|This page highlights two stage plays that have been made into films which both have different “takes” on the same subject matter: The incarceration of the Marquis de Sade in an insane asylum during the latter part of his life.|
An interestingly grim fairy tale, with a violent, yet wickedly funny twist, this is my favorite film for 2000. While having excellent design and directing, the two strongest features are the screenplay (also by Doug Wright), and the actors’ performances. To give you a taste of both, I recommend seeing the clip Quills “The Tale of a Virginal Laundry-lass” to see how beautifully the film combines plot, humor and character development.
From the opening scene, where a beautiful guillotine victim appears to be finding a kinky arousal in the process of her execution, to the last, where a saintly young priest is seen madly scribbling a pornographic tale to alleviate his insanity, the whole film has a naughty, funny tinge, that makes it enjoyably to watch, despite all one’s favorite characters ending badly.

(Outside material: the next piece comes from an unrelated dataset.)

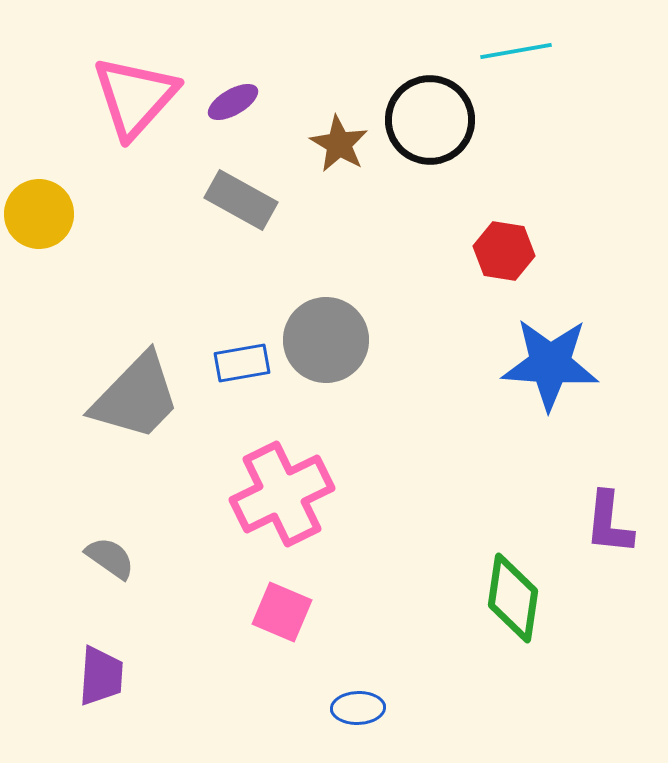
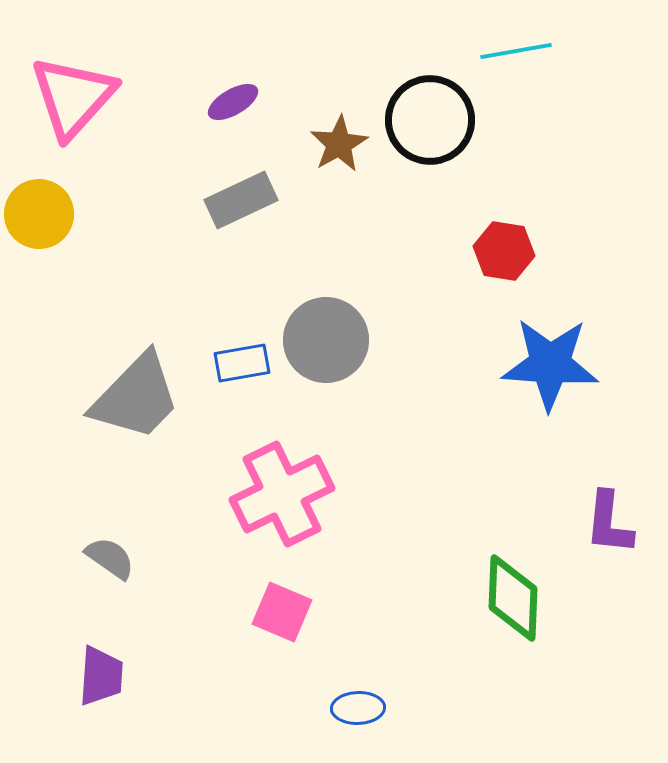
pink triangle: moved 62 px left
brown star: rotated 12 degrees clockwise
gray rectangle: rotated 54 degrees counterclockwise
green diamond: rotated 6 degrees counterclockwise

The film Script also by Doug Wright is markedly different from the play, concentrating a great deal on the most likeable and sane character, Madeline, played by the estimable Kate Winslet. The Marquis de Sade, as played by Geoffrey Rush, is like the original Marquis, selfish, spoiled, lewd, rude, and insulting, yet somehow manages to, (as the original was said to) be curiously lovable and charming. Rush, it should be noted, does this while being physically as unlike the original as possible, Sade was in his 70’s and a bit pudgy, Rush is 49 and bony. His lack of physical resemblance however doesn’t come close to matching Joaquin Phoenix’s for the role of Abbe Coulmier. Coulmier was a 4 foot tall dwarf.
This German play is, as the title implies, entirely a play-within-a-play where most cast members depict both a character from the French Revolution as well as an insane asylum inmate playing that character.
This play, while it also addresses censorship, is primarily concerned with a debate between Marat as a sort of representative of revolutionary radical communism, and de Sade as a kind of nihilistic
existentialist frustrated with his own, and society’s violently cruel urges, as well as the futility of revolutionary action to improve mankind. Despite this very heavy and multi-layered topic, the filmed production of the play (below) also manages to be both sexy and funny in regular intervals.
I designed backstage-for-maratsade-uaf-1989 for a production of the play in 1989 at Theatre UAF. It is one of my all-time favorite plays because of the sheer density of meaning in it. The play is set in the asylum in 1808 in the Napoleonic era, and the play within it is set in 1793 during the Revolutionary era. Most of the dialogue has relevance to political criticism in both eras. If that were not enough, it also has levels that are clearly evoking the era that Weiss was writing in (the 1960’s) and also Germany’s recent (Holocaust/WWII) past. Some passages in the play, most notably those relating to war, manage to have a level of meaning for ALL FOUR eras at once!
Add to this the delightful theatricality and musical numbers (really) of the play, and it is little wonder that it has regularly been performed around the world ever since it was written.
As a footnote, Geoffrey Rush, who plays the Marquis de Sade in the film of Quills, incidentally played Jean-Paul Marat, in an Australian stage production of Marat/Sade some time ago.
The Film of the Royal Shakespeare Company production of Marat/Sade (1967) is considered a classic avant garde 1960’s drama in the style known as “Theatre of Cruelty”. It is often shown to university level theatre classes because it has wonderful examples of both Artaud and Brecht theatre styles in it. I show it to my classes and it never fails to blow their undergraduate minds. It stars Glenda Jackson as Charlotte Corday (now Dame Glenda Jackson, MP), Ian Richardson (of “House of Cards” fame) as
Marat, and Patrick Magee as de Sade.
Great moments include a comic “orgy” scene where the inmates sing “What’s the point of a revolution without general copulation?” in a round like “row-row-row your boat” and mime a vigorously improbable group sex event fully clothed, Magee’s various speeches on the nature of man: “What we do, is but a shadow of what we want to do…”, Richardson’s unblinking intensity as he waits for the knife to kill him, and Jackson, doing a little dance trying to capture the knife from de Sade while he teases her with it in an effort to get her in his arms.